• WORK INSTRUCTION A
From the SkipChains forum thread, extract the passage between "Hope you find" and "Bitcoin-based certificate registration.", inclusive.
• WORK INSTRUCTION B
In the SkipChains forum thread, at which conference is the paper introducing SkipChains being presented?
• WORK INSTRUCTION C
How might the forum thread about SkipChains and Blockcerts carry on from its last message?

• TEXT SEGMENT
******************************
SkipChains and offline/peer-to-peer verifiability for Blockcerts

Dear Blockcerts community,

I learned about the Blockcerts project recently, and wanted to mention some work my group at EPFL has been doing on next-generation blockchain infrastructure that might be of particular interest here. In short, a paper we’re presenting at USENIX Security next month introduces SkipChains, a collectively signed blockchain structure that could in principle make blockcerts verifiable offline or peer-to-peer, while preserving the decentralized security of the blockchain model (i.e., no single point of failure or compromise). I just published up a blog post on this topic:

How Do You Know It’s On the Blockchain? With a SkipChain.
How Do You Know It's On the Blockchain? With a SkipChain. – Bryan Ford's Home Page

Hope you find the blog post and/or paper relevant and interesting - any feedback/discussion would be welcome. In the longer term, if there’s interest, my group and I would be happy to work with you all to get something along these lines deployed, if there’s potential interest in having an offline-verifiable blockchain as a complement or alternative to Bitcoin-based certificate registration.

Cheers
Bryan

3 Likes

Thank you Bryan! Offline verification would be incredibly useful for Blockcerts. I’ll review the post and paper and get back with thoughts/questions on how we can integrate SkipChain into Blockcerts verification.

– Kim

Sounds good, looking forward to the followup.
******************************
• RECORDS SUPPLIED
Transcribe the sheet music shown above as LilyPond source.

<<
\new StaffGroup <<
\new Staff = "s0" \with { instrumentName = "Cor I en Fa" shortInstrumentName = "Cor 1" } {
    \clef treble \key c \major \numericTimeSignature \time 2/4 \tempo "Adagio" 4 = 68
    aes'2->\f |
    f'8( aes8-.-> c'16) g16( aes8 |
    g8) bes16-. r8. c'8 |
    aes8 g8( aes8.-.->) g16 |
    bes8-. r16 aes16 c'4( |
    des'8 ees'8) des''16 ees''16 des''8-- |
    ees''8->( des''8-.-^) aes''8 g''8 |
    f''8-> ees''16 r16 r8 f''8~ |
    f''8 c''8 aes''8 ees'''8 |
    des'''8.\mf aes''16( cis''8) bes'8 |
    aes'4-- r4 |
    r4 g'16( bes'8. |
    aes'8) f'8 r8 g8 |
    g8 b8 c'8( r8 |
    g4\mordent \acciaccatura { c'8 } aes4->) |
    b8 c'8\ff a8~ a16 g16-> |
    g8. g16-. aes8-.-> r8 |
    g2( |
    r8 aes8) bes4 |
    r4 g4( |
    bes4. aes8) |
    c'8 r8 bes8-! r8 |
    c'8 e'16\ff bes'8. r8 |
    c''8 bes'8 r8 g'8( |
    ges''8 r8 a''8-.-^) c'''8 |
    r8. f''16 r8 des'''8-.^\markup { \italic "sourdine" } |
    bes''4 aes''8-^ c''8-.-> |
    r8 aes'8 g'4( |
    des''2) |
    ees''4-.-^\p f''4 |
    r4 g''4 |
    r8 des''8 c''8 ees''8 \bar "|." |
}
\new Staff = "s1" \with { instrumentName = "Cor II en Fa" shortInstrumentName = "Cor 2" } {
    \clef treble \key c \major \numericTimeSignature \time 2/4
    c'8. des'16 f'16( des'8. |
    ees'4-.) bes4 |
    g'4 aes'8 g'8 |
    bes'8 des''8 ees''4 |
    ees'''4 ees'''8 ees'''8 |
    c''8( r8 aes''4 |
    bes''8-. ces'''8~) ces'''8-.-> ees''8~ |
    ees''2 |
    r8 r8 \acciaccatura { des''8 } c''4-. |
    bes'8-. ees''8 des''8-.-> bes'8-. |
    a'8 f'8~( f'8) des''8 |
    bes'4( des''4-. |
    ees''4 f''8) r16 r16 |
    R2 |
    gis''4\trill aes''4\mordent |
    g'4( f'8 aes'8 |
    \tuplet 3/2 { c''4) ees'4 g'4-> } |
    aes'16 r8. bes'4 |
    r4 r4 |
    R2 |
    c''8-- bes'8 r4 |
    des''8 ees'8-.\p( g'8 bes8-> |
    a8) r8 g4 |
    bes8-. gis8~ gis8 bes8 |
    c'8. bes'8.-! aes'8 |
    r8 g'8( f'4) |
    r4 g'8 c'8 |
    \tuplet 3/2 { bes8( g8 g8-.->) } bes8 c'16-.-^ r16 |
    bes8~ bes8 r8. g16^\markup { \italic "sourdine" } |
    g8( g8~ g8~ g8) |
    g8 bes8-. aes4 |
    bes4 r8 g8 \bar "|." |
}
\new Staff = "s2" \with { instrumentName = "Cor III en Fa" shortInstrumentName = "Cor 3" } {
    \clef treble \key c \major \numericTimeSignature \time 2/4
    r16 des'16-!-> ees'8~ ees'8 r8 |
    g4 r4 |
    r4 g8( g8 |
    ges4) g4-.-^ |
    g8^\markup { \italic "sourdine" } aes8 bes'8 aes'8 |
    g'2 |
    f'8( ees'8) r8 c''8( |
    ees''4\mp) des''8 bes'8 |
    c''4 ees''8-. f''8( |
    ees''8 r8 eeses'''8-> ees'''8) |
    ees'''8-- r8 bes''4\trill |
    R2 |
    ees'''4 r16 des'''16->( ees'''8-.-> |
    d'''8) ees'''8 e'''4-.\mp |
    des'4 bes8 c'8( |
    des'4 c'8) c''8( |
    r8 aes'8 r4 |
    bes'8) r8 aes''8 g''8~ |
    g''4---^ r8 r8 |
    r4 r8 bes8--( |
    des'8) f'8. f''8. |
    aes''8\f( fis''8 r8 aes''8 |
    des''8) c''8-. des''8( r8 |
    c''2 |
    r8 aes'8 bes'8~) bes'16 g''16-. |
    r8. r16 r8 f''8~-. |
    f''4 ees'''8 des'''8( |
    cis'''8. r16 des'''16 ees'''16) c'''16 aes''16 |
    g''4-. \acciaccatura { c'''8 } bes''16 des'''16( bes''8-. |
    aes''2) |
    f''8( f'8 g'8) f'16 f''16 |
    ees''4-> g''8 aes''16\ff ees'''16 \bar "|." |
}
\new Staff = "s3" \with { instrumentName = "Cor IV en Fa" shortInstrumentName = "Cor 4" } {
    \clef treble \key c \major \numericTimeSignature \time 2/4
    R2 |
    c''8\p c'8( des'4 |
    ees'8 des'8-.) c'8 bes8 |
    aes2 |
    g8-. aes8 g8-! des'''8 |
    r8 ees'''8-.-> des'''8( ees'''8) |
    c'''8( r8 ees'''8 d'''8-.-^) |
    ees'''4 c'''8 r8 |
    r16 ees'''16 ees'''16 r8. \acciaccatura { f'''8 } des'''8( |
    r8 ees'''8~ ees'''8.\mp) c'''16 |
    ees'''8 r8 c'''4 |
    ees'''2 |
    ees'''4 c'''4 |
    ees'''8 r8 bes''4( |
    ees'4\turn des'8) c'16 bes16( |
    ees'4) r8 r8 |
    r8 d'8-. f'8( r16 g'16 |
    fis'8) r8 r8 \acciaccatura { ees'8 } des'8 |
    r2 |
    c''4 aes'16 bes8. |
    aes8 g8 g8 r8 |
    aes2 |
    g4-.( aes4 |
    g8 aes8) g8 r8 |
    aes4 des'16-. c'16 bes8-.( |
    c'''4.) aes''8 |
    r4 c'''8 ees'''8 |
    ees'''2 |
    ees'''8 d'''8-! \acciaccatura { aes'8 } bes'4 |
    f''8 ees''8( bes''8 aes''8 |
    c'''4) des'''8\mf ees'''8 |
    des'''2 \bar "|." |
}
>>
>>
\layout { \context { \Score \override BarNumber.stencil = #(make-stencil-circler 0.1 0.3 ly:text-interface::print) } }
******************************
• WRITTEN RESPONSE A
Hope you find the blog post and/or paper relevant and interesting - any feedback/discussion would be welcome. In the longer term, if there’s interest, my group and I would be happy to work with you all to get something along these lines deployed, if there’s potential interest in having an offline-verifiable blockchain as a complement or alternative to Bitcoin-based certificate registration.

• WRITTEN RESPONSE B
USENIX Security, next month.

• WRITTEN RESPONSE C
Hi Bryan,
Thank you again for sending this. I reviewed the blog post and paper, and it would be interesting to experiment with SkipChain as a peer-to-peer or offline verifier. Of course the ongoing cost of maintaining the Chainiac instances would be a concern for Blockcerts deployments in general, but we are very interested in exploring options for offline verification.

On that topic, your blog post touched on some important gaps we had in our verification documentation – i.e the SPOF introduced by relying exclusively on one blockchain explorer – so I added some clarification and will review our docs generally to make sure this is clear. (I thought we addressed this, and I possibly introduced this when splitting out blockcerts.org docs among github repos ~6 months ago.)

All - if anyone in the Blockcerts community could help drive such an effort this would be very helpful (note that if you are targeting offline verification, this would be a really good way to kickstart such investigations).

Thanks again Bryan, and I look forward to iterating on this more.